Verse English Rhythms and Syntactical Embodiment (VERSE): Applying findings from English literature to the work of voice coaches.

Jenny Grober, PhD Candidate KCL, English Literature by Research

Anne Whitaker, Lecturer in Voice, Royal Central School for Speech and Drama

Discussion, Workshop, Q&A/Reflective Plenary

This collaborative and interdisciplinary approach builds on the wealth of resources available for voice coaches and actors, but grounds it in the work of English Literature experts and cognitive musicology. This interdisciplinary approach allows us to address some of the issues with contemporary drama training including reductive cliches (iambic pentameter as the heartbeat or breath), overreliance on ‘image’ work (as opposed to aural), and the conflation of beat prosody and accentual stress.

We want to develop a teaching method, for use in both drama and English classrooms, that first prioritizes students’ sense-making and views rhythm subsequently as an interaction between the speaker’s syntactical ‘sense’ and the verse’s metre. Building on work by Derek Attridge, Robert Stagg, and recent work in cognitive musicology, we encourage students and actors to explore their unique and diverse linguistic expressions of syntax. Framing syntactical stress and accentual stress as independent phenomena, we then examine how these decisions interact with the formal accentual ‘verse’ through an experimental exercise engaging with polyrhythms.

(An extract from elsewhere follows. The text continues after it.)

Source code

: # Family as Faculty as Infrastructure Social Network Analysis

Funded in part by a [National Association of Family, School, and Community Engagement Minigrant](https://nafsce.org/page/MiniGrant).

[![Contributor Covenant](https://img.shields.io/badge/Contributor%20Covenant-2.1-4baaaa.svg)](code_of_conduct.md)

Cognitive linguists Hamutal Krenier and Zohar Eviatar have positioned prosody as an embodied measure of syntax. With an understanding that verse and syntax are inextricably linked, we propose to explore a workshop process focused on the prosodic elements of pitch and rhythm as an embodied means of sense-making.

Jenny Grober (she/her) is a PhD Candidate at King’s College London, writing on the impact of the scientific revolution on changing verse forms across the seventeenth century. She received an MPhil in Medieval and Renaissance Literature from Cambridge in 2022 and a BA in Theatre from UC, San Diego in 2016. She is interested in the intersection of theatre, cognitive history, the history of science, and early modern prosody. She is the artistic director of Encounters Theatre Company and has worked as a theatre director and educator since 2016 specializing in immersive adaptations of Shakespeare’s plays. Her resume includes work at Five Towns College, Santa Cruz Shakespeare, Hamlet Isn’t Dead, Barefoot Shakespeare Company, Company of Fools, La Jolla Playhouse, and Cherry Lane Theatre. She is also the director of The King is Dead, a short film written by Gabriel Cruz.

Anne Whitaker (she/her) works as a voice coach professionally and in training programmes at The Royal Central School for Speech and Drama, Mountview, and The Globe. Her research specialism is in prosody, the musicality of language. Her work with Beatrice Szczepek Reed, King’s College, will be published through Routledge as a workbook for actors called The Responsive Voice. Anne also works on prosody in verse text with PhD Candidate Jenny Grober, King’s College/Shakespeare Centre London. Recent theatre and film credits include Drops of God (Apple TV), Talamasca (AMC), Stranger Things: The First Shadow (Phoenix Theatre), Matilda (Cambridge Theatre), Shooting Hedda Gabler (Rose Theatre), We Were the Lucky Ones (Hulu), and Wheel of Time (Amazon).